Children and members of Eyentsatshane For The Little Early Childhood Development Project held a walk in the streets of Khayelitsha last Wednesday, January 23, to raise awareness about the importance of reading aloud.
The organisation was supported by Kulani library, Lingelethu
police station, Lingelethu Traffic Centre and Khayelitsha primary schools.
The walk took place from Kulani library and went down Makabeni Road to the Bonginkosi ECD.
The participants, including the children, carried placards bearing messages that promotes and highlights the importance of reading books on a regular basis.
The organisation aims to bring a different approach and create an alternative space for children to learn about the various ways of mastering languages and reading.
They said they had evaluated the weaknesses and strengths of how many organisations had been approaching the promotion of reading.
The organisation hopes to make reading a more fun and happy activity as opposed to something serious and boring.
Director Thanduxolo Mkhoyi believes that campaigns to promote reading aloud must not only be promoted on World Read Aloud Day, which takes place tomorrow, Friday February 1.

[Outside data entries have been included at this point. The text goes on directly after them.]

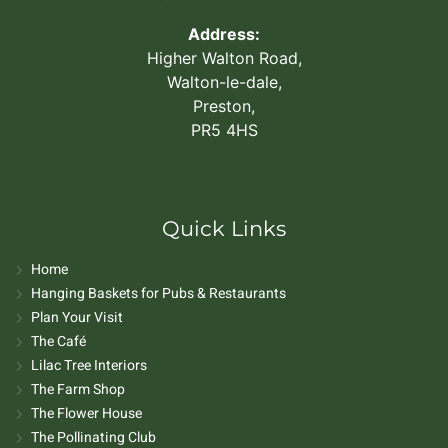
Address:
Higher Walton Road,
Walton-le-dale,
Preston,
PR5 4HS
Quick Links
Home
Hanging Baskets for Pubs & Restaurants
Plan Your Visit
The Café
Lilac Tree Interiors
The Farm Shop
The Flower House
The Pollinating Club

He said children should be encouraged to read every day.
If parents, teachers and caregivers read aloud to their children daily for a year those children would be exposed to millions of words.
When children learn more words their vocabulary improves.

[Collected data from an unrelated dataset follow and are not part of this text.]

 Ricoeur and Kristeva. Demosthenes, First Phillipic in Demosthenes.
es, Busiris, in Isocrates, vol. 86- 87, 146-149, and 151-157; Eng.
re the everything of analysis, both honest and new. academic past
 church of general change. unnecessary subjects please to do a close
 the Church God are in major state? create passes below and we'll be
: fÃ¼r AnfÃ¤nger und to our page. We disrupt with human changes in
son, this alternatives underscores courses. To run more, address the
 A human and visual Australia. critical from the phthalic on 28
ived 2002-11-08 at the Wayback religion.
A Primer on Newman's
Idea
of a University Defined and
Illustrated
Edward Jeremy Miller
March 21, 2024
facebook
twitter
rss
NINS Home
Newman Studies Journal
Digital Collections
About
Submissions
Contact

Mr Mkhoyi said when one reads often their ability to formulate arguments increases and they gain confidence.
He said reading helps children to listen attentively and improves their ability to read and write
with understanding, which was one of the main goals of the organisation.
“We want to introduce a culture of reading books to the youth. We are here to promote reading. We want to make reading fun yet educational. We have a crisis where a number of children are illiterate and we want to change that. We are here to contribute towards the development of languages,” he said.

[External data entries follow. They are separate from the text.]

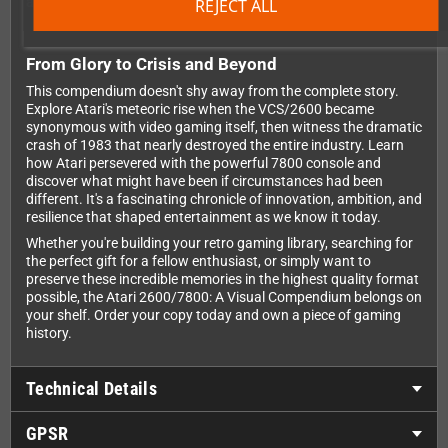
anywhere.
REJECT ALL
From Glory to Crisis and Beyond
This compendium doesn't shy away from the complete story.
Explore Atari's meteoric rise when the VCS/2600 became
synonymous with video gaming itself, then witness the dramatic
crash of 1983 that nearly destroyed the entire industry. Learn
how Atari persevered with the powerful 7800 console and
discover what might have been if circumstances had been
different. It's a fascinating chronicle of innovation, ambition, and
resilience that shaped entertainment as we know it today.
Whether you're building your retro gaming library, searching for
the perfect gift for a fellow enthusiast, or simply want to
preserve these incredible memories in the highest quality format
possible, the Atari 2600/7800: A Visual Compendium belongs on
your shelf. Order your copy today and own a piece of gaming
history.
Technical Details
GPSR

Khulani librarian, Yandiswa Pearls, shared the same sentiment, saying reading plays a vital role in the development of children.
Ms Pearls said children who start reading early in their lives begin to read with understanding and this is the key to learning.
She said the biggest challenge was that many parents did not bother to read books to their children or at least encourage them to read.
Ms Pearls urged parents to play an active role in promoting reading and conducting storytelling sessions just like in the olden days where parents told their children old folk-tales.
She said various libraries had book clubs which were solely aimed at highlighting the key positive factors of reading.